Investment comes in many forms. I wanted Gil to invest in the business because I realised that investment isn’t purely about money. I didn’t just want him to invest his cash in Native Decor, I also wanted him to invest his time and energy. You can get money in different places. You can create a business that funds its own growth, for example, or you can get a loan from a bank.
What an investor like Gil offers, however, is knowledge and access to a network. Money can help a lot with the growth of a business, but a great partner can help even more. By giving Gil 40% of the business, I’ve ensured that he has skin in game. He has a vested interest in seeing Native Decor succeed, and that’s worth more than any monetary investment.

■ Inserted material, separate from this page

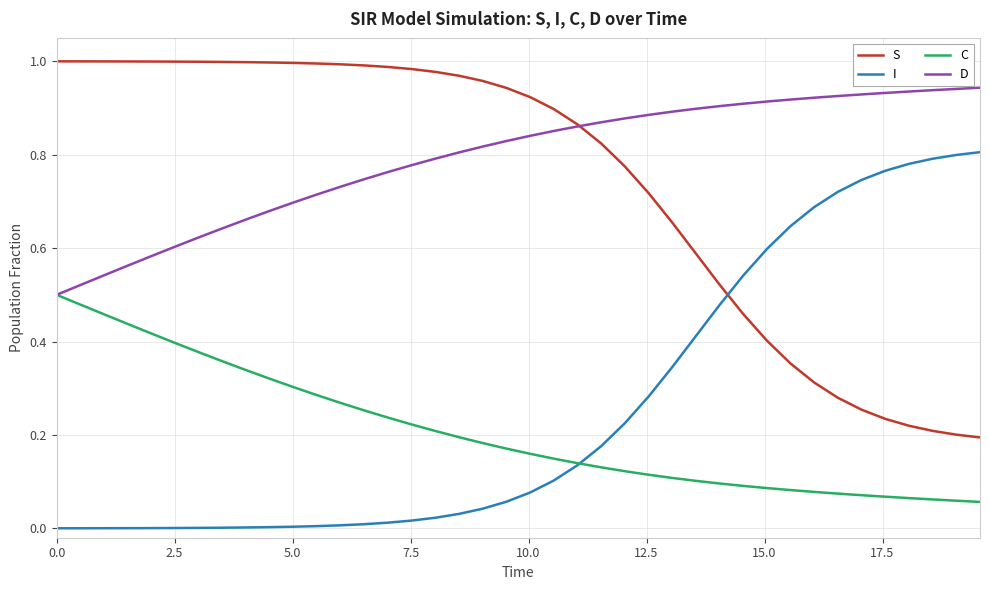

Which series has the largest total across all categories?

D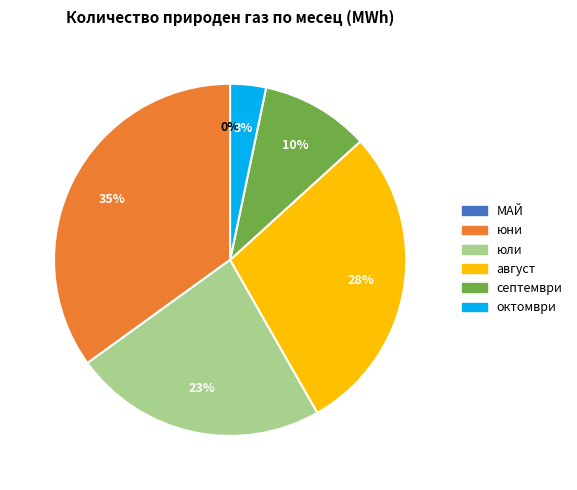

To the nearest percent, what percentage of the pie is октомври?

3%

True mentorship can be a game-changer if you’re running a young start-up. A great advantage that often comes with investment is mentorship from someone who knows the pitfalls of the entrepreneurial game. With a new business, it’s easy to be sidetracked or to chase an opportunity down a dead end.
Gil is visionary, and he has helped me focus on the long-term goals I have for Native Decor. He has also helped me to think big. As young entrepreneurs, I believe we often think too small. We don’t chase those audacious goals. Someone like Gil, who has seen huge success, can help you push things further and to dream bigger.
You need to dream big, but act small. It’s important to have big dreams for your business, but you should also chase those easy opportunities that can help you build traction. When I started, I wanted to try and get my products into large retail stores, but the fact of the matter was, as a start-up, I didn’t have a strong negotiating position.
There was a lot of bureaucracy to deal with. Gil advised me to focus on the ‘low-hanging fruit’ — those small gift stores that would be keen to carry my products. By doing this, I’m gaining traction and building a track record for the business. Also, I realised the importance of aligning myself with the right kind of stores. Perhaps being in a large retailer isn’t a good idea, since this is where you typically get cheap items produced overseas. Unless you’re purely competing on price, that’s probably not where you want to be.
Funding is great but it’s not all about the money. If that’s what you’re chasing you’re doing your start-up an injustice.